Why a return to work program should be a part of every safety program
If done well a return to work program can benefit both the employer and employees.
June is National Safety Month. In honor of national safety month all businesses should examine their safety programs throughout the month of June. One element of a good safety program is a well thought out return to work program. This is important because returning to work after an injury can be a daunting task for even the best employees. Anything you as an employer can do to make this process less difficult for an injured employee will benefit the injured employee as well as the business. The return to work process should start before the injury occurs by designing adequate safety programs to prevent and limit the damage of injuries in the first place. Unfortunately, being in business means some of the time accidents are going to happen. When accidents do occur, the more prepared your business is to deal with those situations will have an enormous impact on how quickly an injured employee returns to work. Here are six ways to create an effective return to work program for your small business.
Put your return to work policy down in writing
It may seem like a small step to put the plan down in writing, but having something on paper for everyone to go back to from time to time is helpful. It is especially helpful if you do not experience an injured worker very frequently. Your business could realistically go more then a year at a time without experience an injury that causes an employee to miss time from work. During the time in between injuries your organization may very likely have turn over in staff and management. Having a document to go back to is helpful for these new employees.
Develop a Communication Plan for the return to work process
Have a plan for how your business should communicate with everyone involved in the workers compensation system is essential to getting your injured employee the help they deserve and get them back on the job quickly. The communication plan should include detailed information for everyone who should be kept in the loop within your business, at your insurance agency, at the insurance carrier, and at the medical facility providing care.
Take care of your employee
When an injury occurs, taking care of the health and well-being of your staff is paramount. It is simply the right thing to do. It will help the injured employee deal with the injury properly. It will show the injured worker that the business does truly care about them. It will send a nonverbal message to your other workers that you will take care of them if they are injured in the future.
Report the injury promptly
Most insurance carriers will require a first report of injury form to be filled out before medical coverage is paid for. One thing to remind all managers is to document as much as possible. Even if it is on a loose sheet of paper. They can always go back and transfer this information to the proper form, but do not leave this information to memory. This information will help the medical professionals administer proper care to the injured employee. Also, insurance carriers document these injuries and if certain injuries occur frequently within a particular industry they can help the industry develop plans to deal with these issues.
Stay in touch with your adjuster throughout the return to work process
In the days and weeks after an accident it is important to keep both your insurance agent and your insurance carrier in the loop. Do not be alarmed if your agent directs you to call the carrier. Processing the claim is the responsibility of the carrier and not the agent. The agent is not being rude if they direct you to do this.
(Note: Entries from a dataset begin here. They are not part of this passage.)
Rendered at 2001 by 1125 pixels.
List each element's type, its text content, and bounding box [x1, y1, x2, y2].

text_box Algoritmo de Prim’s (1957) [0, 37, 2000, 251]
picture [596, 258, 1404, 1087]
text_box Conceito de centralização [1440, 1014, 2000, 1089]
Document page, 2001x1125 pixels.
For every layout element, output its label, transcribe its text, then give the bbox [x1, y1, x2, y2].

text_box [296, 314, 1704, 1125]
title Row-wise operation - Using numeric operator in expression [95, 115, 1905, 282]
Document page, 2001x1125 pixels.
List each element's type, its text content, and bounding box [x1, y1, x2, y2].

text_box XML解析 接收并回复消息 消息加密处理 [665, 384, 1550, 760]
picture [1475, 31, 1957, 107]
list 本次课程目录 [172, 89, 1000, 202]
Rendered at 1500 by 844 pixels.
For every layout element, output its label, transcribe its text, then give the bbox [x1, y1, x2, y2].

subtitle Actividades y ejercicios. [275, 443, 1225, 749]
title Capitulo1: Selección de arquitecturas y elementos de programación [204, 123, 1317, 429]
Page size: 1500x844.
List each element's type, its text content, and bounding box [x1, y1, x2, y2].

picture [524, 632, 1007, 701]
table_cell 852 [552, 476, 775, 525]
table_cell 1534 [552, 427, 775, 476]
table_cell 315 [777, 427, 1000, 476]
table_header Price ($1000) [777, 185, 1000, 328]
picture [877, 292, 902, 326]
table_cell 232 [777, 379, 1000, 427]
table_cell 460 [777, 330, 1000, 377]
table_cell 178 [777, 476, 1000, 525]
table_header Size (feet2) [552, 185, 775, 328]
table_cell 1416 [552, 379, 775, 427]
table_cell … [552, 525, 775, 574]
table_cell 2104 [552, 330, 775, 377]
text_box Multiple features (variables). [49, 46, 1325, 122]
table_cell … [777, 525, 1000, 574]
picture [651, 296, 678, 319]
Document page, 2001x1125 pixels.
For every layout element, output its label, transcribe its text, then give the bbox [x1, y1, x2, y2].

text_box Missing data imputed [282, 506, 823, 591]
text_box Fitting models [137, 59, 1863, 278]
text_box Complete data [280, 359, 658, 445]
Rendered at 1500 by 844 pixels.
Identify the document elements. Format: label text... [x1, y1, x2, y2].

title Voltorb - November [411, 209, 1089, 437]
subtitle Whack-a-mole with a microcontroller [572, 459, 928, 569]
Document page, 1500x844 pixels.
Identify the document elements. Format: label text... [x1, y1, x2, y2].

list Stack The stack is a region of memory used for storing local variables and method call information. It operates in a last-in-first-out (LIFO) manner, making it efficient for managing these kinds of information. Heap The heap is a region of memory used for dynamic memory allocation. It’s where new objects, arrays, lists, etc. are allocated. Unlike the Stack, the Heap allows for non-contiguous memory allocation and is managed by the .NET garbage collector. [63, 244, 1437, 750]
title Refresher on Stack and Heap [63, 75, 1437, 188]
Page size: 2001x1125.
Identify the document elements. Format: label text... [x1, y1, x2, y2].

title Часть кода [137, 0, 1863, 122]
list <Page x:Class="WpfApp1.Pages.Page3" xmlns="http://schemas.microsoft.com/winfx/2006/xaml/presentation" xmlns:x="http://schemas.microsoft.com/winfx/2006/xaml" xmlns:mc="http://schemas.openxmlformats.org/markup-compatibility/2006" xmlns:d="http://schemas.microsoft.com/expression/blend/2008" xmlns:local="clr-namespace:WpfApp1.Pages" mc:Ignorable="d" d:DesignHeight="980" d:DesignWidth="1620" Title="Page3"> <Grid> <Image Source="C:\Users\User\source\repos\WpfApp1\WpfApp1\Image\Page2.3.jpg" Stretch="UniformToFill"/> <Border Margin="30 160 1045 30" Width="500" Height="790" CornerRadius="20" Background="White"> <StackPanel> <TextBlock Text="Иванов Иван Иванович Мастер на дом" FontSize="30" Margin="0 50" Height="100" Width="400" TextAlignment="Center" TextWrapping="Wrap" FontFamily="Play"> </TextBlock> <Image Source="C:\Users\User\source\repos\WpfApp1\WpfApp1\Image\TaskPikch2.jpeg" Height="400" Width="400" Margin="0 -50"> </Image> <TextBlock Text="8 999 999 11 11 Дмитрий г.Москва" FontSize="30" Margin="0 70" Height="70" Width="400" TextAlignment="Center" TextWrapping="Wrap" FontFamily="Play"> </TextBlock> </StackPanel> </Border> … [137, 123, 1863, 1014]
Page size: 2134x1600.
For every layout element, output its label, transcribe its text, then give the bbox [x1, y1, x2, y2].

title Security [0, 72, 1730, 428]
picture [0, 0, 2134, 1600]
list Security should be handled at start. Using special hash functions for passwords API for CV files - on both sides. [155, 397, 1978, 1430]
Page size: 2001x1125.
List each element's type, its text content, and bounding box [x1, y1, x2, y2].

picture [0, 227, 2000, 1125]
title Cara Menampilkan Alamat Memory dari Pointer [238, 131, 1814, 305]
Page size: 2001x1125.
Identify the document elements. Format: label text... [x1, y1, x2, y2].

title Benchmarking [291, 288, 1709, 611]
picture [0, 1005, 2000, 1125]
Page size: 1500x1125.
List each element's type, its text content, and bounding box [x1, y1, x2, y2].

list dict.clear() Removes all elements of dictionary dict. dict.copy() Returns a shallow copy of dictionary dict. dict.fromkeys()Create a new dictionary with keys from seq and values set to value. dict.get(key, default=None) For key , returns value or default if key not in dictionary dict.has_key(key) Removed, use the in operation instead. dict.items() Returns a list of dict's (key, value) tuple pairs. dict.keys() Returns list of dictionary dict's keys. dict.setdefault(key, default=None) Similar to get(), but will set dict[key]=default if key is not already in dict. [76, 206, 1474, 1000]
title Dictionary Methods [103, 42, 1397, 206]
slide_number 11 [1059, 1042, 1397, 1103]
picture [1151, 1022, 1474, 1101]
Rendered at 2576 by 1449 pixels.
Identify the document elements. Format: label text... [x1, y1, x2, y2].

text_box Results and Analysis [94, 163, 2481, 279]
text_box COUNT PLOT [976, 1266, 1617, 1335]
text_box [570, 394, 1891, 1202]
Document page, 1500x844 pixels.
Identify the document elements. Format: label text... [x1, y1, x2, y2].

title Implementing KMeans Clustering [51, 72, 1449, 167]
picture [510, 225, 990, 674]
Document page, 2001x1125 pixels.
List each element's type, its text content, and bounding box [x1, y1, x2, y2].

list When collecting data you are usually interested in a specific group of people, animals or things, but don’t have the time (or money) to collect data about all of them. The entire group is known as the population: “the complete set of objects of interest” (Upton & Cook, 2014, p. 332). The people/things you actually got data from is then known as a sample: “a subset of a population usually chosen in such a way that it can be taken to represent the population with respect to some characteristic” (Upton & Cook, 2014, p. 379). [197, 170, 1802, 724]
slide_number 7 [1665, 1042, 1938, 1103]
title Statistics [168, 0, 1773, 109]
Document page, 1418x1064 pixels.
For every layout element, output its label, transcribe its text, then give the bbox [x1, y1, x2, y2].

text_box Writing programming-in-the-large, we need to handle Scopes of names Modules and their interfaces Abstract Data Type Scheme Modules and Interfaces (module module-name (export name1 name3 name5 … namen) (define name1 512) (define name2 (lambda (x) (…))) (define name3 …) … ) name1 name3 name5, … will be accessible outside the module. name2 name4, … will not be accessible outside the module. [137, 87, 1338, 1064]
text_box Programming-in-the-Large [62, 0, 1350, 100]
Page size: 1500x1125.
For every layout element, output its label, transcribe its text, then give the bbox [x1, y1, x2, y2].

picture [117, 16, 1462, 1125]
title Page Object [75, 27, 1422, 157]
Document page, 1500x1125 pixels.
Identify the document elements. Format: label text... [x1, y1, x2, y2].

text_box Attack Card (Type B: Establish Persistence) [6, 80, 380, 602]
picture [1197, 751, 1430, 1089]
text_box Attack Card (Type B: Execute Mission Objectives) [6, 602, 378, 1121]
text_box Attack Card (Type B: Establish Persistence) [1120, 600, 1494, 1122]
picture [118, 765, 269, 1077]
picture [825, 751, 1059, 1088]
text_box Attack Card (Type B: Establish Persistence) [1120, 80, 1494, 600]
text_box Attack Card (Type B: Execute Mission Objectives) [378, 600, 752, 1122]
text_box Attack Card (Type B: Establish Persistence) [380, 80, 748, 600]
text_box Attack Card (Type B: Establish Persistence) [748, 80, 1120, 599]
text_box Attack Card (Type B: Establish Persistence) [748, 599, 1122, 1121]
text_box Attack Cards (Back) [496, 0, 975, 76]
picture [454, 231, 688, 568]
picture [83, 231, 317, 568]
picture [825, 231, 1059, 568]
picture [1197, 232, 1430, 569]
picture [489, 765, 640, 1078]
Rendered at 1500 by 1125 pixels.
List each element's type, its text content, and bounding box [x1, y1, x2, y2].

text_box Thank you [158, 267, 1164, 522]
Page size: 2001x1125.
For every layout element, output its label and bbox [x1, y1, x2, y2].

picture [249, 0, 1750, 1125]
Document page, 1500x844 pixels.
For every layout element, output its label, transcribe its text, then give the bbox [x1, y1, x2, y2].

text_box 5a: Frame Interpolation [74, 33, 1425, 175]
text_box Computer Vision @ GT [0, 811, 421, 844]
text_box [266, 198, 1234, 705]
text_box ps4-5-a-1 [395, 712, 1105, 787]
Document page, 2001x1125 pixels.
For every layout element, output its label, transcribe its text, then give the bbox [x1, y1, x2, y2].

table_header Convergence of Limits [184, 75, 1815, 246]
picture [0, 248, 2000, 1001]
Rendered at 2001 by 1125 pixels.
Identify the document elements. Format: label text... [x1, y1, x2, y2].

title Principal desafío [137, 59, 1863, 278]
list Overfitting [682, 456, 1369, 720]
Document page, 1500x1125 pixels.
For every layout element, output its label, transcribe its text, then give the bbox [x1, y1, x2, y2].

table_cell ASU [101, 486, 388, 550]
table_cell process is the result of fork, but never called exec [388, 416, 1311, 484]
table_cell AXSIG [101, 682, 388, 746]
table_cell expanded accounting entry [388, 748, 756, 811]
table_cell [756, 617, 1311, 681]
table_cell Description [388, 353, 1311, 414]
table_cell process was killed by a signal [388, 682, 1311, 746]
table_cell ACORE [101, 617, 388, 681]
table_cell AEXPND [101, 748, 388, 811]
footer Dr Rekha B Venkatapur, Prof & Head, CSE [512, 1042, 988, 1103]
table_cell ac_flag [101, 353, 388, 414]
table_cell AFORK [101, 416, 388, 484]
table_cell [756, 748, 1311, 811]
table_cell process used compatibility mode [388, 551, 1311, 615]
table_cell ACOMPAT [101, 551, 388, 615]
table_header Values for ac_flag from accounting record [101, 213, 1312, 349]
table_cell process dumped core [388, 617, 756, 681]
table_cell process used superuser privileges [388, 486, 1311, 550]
Your agent should be able to give you advice for who to contact at the carrier, their contact information, and how to address the situation when you talk to the carrier. Still it is important to keep the agent in the loop. They can be a resource if the carrier is not living up to their obligations, but they will be a more effective proponent if they are kept in the loop the entire time.
Close your claims quickly
Once your employee has returned to work, it is important to let both your agency and carrier know this. Do not be alarmed if the carrier keeps the claim for several weeks or even a few months after the employee has returned to work. This is because if the employee reinjures themselves the insurance carrier does not want to process a second additional claim for the one injury. If this happens it can drastically impact the businesses experience modification rating. This rating is the primary way carriers determine what to charge your business for premium the next year. Keeping this rating in good shape is essential to your business. For this reason, it is important to periodically check in with both your agent and carrier to make sure the claim is closed at the appropriate time.